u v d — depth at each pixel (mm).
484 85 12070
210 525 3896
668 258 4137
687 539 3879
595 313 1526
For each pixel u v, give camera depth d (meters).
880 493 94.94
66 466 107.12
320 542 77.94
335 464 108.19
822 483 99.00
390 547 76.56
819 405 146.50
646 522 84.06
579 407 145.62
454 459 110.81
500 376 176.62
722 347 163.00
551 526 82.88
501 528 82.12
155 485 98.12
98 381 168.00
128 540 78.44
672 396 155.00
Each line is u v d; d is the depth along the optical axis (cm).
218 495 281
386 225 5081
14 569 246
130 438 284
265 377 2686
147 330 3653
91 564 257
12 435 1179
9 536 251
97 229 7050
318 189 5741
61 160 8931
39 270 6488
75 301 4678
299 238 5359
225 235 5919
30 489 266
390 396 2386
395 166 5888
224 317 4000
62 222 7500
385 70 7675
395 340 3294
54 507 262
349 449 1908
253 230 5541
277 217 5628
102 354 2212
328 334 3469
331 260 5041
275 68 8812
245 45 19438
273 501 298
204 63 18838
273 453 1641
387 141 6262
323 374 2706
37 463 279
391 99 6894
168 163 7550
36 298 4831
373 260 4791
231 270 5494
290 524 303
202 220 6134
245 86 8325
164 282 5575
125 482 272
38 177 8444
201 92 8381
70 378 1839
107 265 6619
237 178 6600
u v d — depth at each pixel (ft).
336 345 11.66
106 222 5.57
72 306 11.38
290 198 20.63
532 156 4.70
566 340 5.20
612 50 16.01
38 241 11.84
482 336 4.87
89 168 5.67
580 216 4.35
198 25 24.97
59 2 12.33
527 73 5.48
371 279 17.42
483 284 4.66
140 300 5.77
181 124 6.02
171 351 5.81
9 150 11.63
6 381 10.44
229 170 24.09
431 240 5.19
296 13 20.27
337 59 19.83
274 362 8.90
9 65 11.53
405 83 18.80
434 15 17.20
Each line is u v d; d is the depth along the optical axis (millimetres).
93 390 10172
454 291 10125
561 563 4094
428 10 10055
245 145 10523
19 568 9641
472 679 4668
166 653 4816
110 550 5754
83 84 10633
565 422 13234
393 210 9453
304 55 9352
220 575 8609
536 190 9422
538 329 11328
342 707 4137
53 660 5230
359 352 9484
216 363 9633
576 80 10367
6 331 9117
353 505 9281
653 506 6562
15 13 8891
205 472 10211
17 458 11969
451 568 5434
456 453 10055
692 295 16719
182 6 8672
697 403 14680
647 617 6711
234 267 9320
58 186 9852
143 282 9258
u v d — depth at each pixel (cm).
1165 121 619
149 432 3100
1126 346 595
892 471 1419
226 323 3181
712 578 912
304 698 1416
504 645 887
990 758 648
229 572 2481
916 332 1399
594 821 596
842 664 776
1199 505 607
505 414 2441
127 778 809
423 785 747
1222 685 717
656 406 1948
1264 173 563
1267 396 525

===

◆ ASSIGNMENT
Repeat, exactly as they stand above, the lines from the line with "277 217 5628" to the line with "565 422 13234", both lines included.

◆ THE ANSWER
277 217 5628
102 354 2212
328 334 3469
331 260 5041
275 68 8812
245 45 19438
273 501 298
204 63 18838
273 453 1641
387 141 6262
323 374 2706
37 463 279
391 99 6894
168 163 7550
36 298 4831
373 260 4791
231 270 5494
290 524 303
202 220 6134
245 86 8325
164 282 5575
125 482 272
38 177 8444
201 92 8381
70 378 1839
107 265 6619
237 178 6600
u v d — depth at each pixel (ft).
336 345 11.66
106 222 5.57
72 306 11.38
290 198 20.63
532 156 4.70
566 340 5.20
612 50 16.01
38 241 11.84
482 336 4.87
89 168 5.67
580 216 4.35
198 25 24.97
59 2 12.33
527 73 5.48
371 279 17.42
483 284 4.66
140 300 5.77
181 124 6.02
171 351 5.81
9 150 11.63
6 381 10.44
229 170 24.09
431 240 5.19
296 13 20.27
337 59 19.83
274 362 8.90
9 65 11.53
405 83 18.80
434 15 17.20
Each line is u v d; d is the depth along the optical axis (millimetres).
93 390 10172
454 291 10125
561 563 4094
428 10 10055
245 145 10523
19 568 9641
472 679 4668
166 653 4816
110 550 5754
83 84 10633
565 422 13234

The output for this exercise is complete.